#### [Fragmento]
Las almas nobles, defensoras de grandes ideales, con una sana vocación histórica, advierten del riesgo de la irrelevancia política si no hay comercio de partido. Histórico y realista comercio de partido: votos por políticas. No ser reconocido por el partido, por alguno de los partidos, no ser en cierto modo “partido” se identifica con la insignificancia social o política y produce ansiedad. Tanto es así que los movimientos que han nacido en los últimos años con la pretensión de renovar la vida pública (15M en España, 5 Stelle en Italia), o de protestar por la política migratoria (populismos varios) han adoptado inmediatamente la estructura y las prácticas de las antiguas formaciones.

Los viejos y nuevos partidos consiguen, en un momento de evidente declive, su máximo poder. Solo existes, solo eres alguien si eres capaz de que los partidos incluyan en algún rincón de su agenda aquellas cosas bonitas en las que crees o que has levantado con tu esfuerzo y sacrificio. La libertad depende de que haya un político que defienda “lo nuestro”. Y “lo nuestro”, de este modo, deja de ser lo nuestro para transformarse en el hueco que hemos conseguido abrir en la agenda de un partido. Sin abrir un espacio político, entendido tal y como lo entienden los partidos, creemos no tener tiempo, no ser. Es el más alto grado de partitocracia y probablemente una de las consecuencias de entender la política como simple mediadora entre intereses privados.

Filas contenidas en un conjunto de datos

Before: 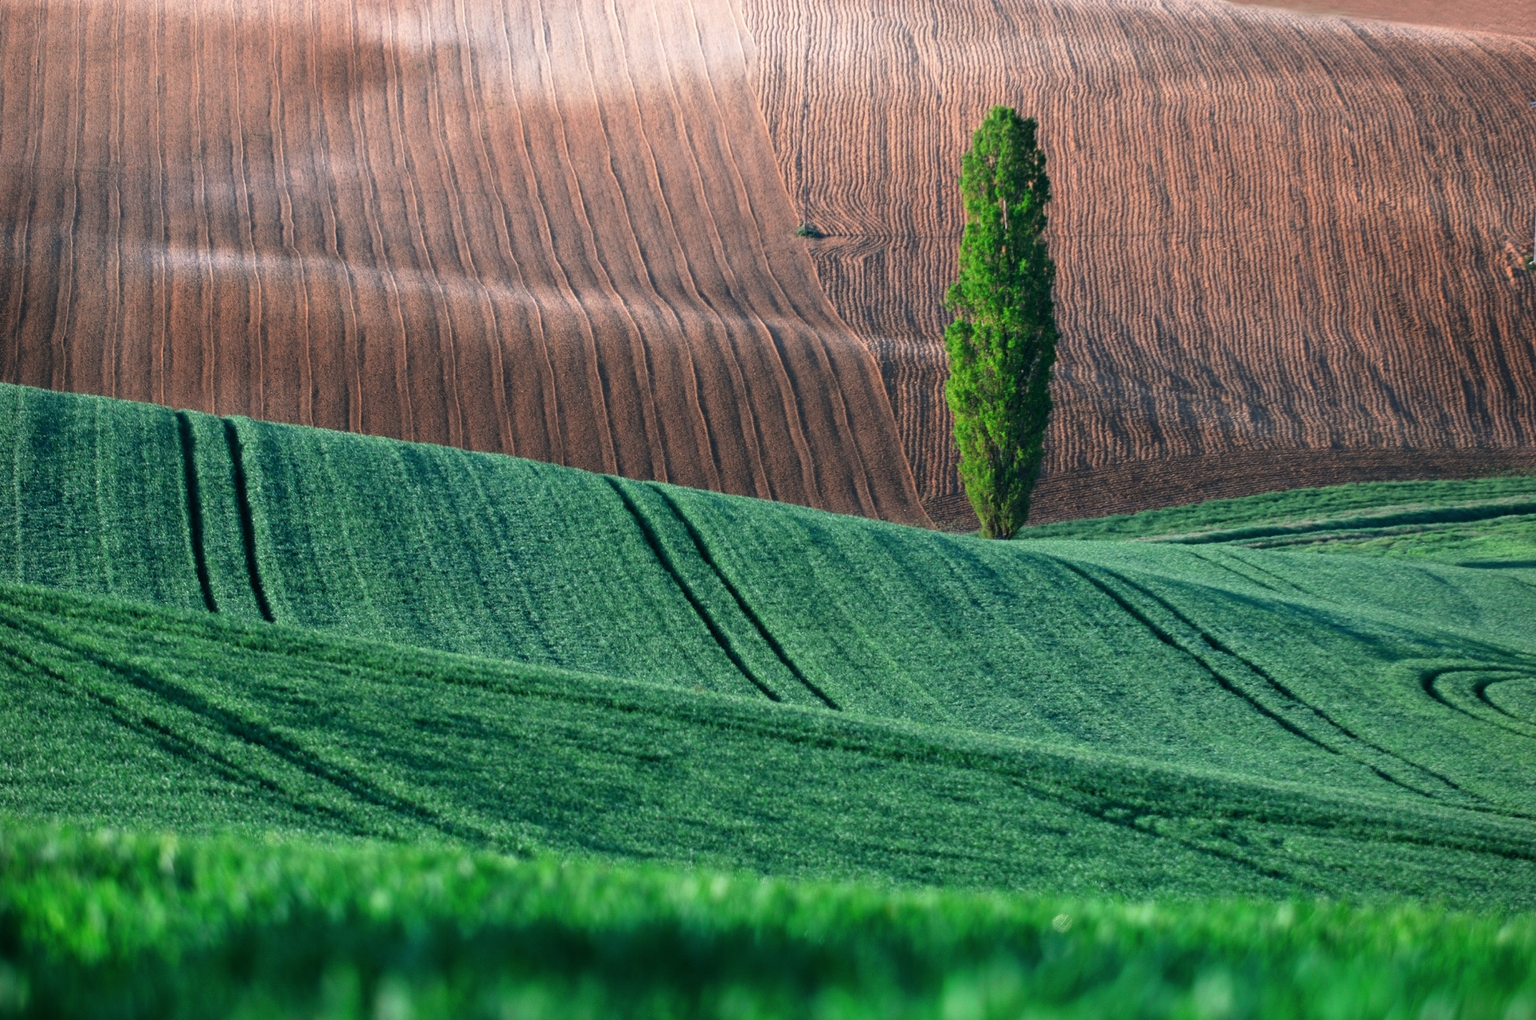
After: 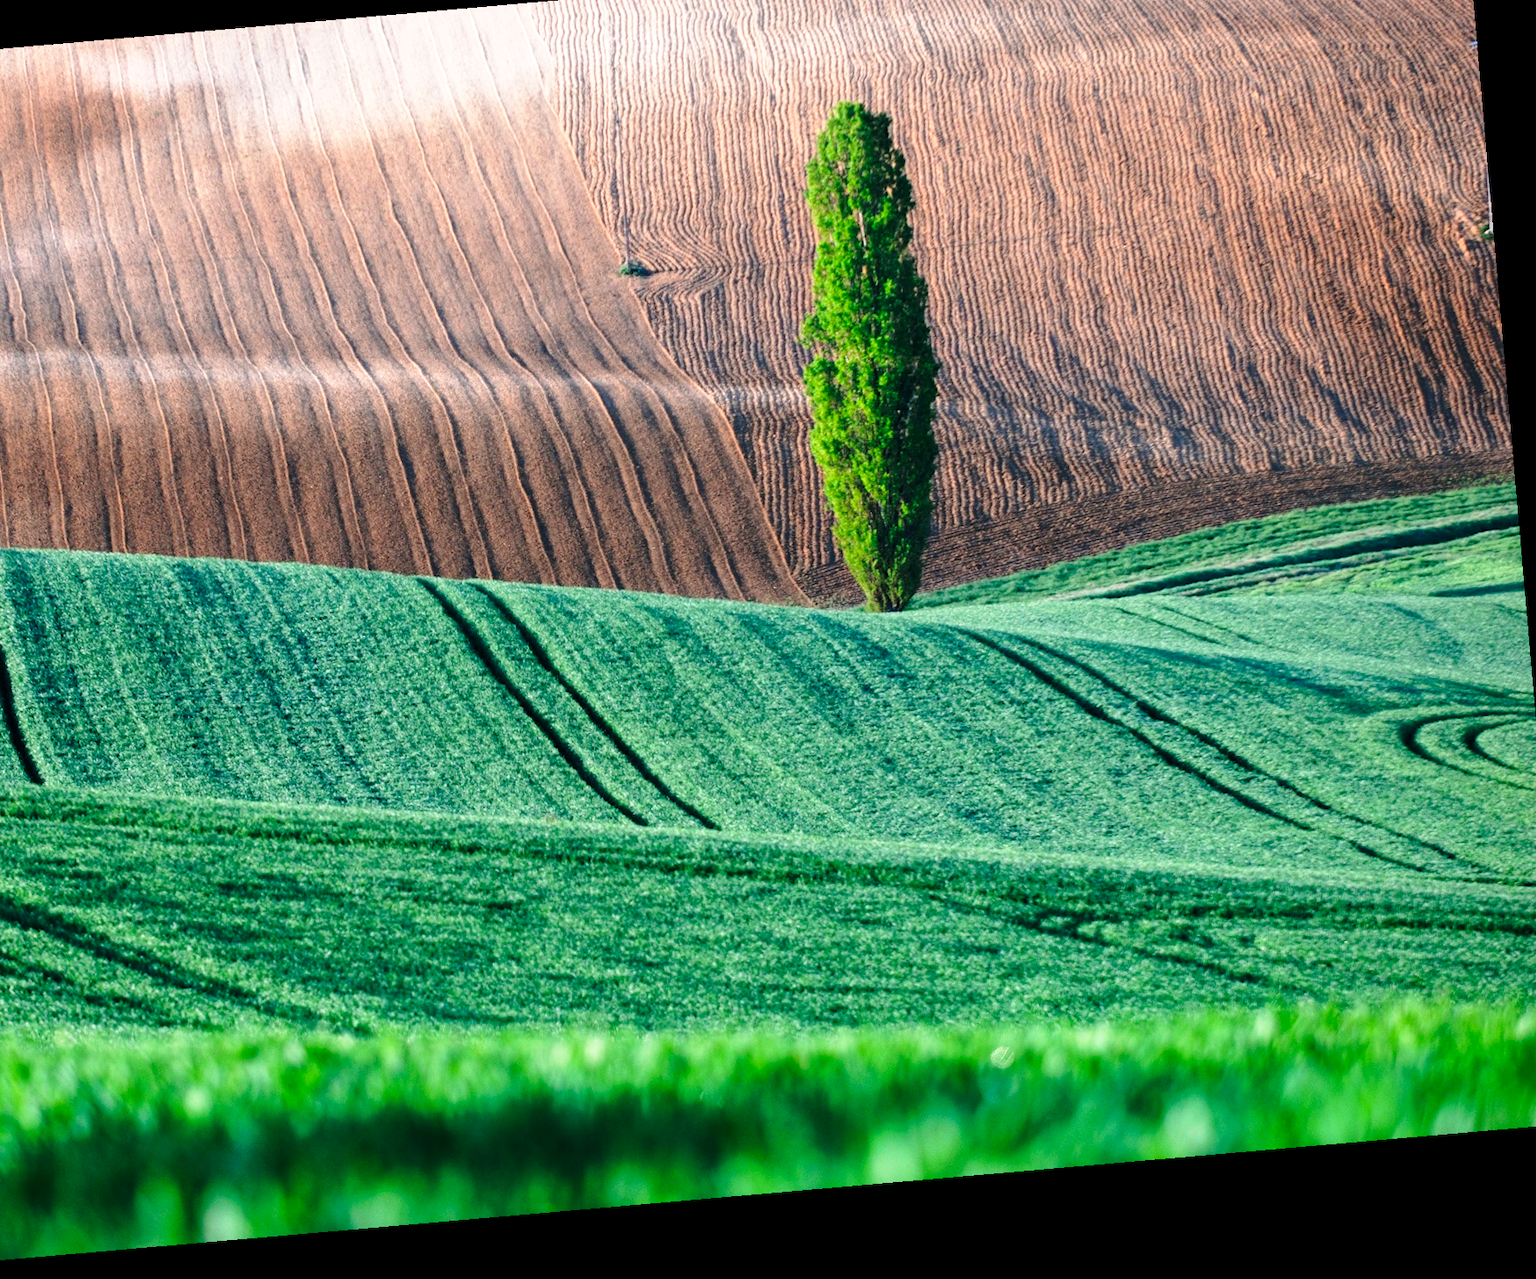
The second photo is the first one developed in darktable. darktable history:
rotate and perspective: rotation -4.98°, automatic cropping off
base curve: curves: ch0 [(0, 0) (0.028, 0.03) (0.121, 0.232) (0.46, 0.748) (0.859, 0.968) (1, 1)], preserve colors none
crop and rotate: left 17.959%, top 5.771%, right 1.742%
local contrast: highlights 100%, shadows 100%, detail 120%, midtone range 0.2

#### [Tarea]
Responde a las siguientes preguntas sobre el fragmento.
(a) ¿Con qué se identifica no ser reconocido por ninguno de los partidos?
(b) ¿Qué dos movimientos se mencionan como nacidos en los últimos años con la pretensión de renovar la vida pública?
(c) ¿En qué momento consiguen los viejos y nuevos partidos su máximo poder?

#### [Solución]
(a) Con la insignificancia social o política, y produce ansiedad.
(b) El 15M en España y 5 Stelle en Italia.
(c) En un momento de evidente declive.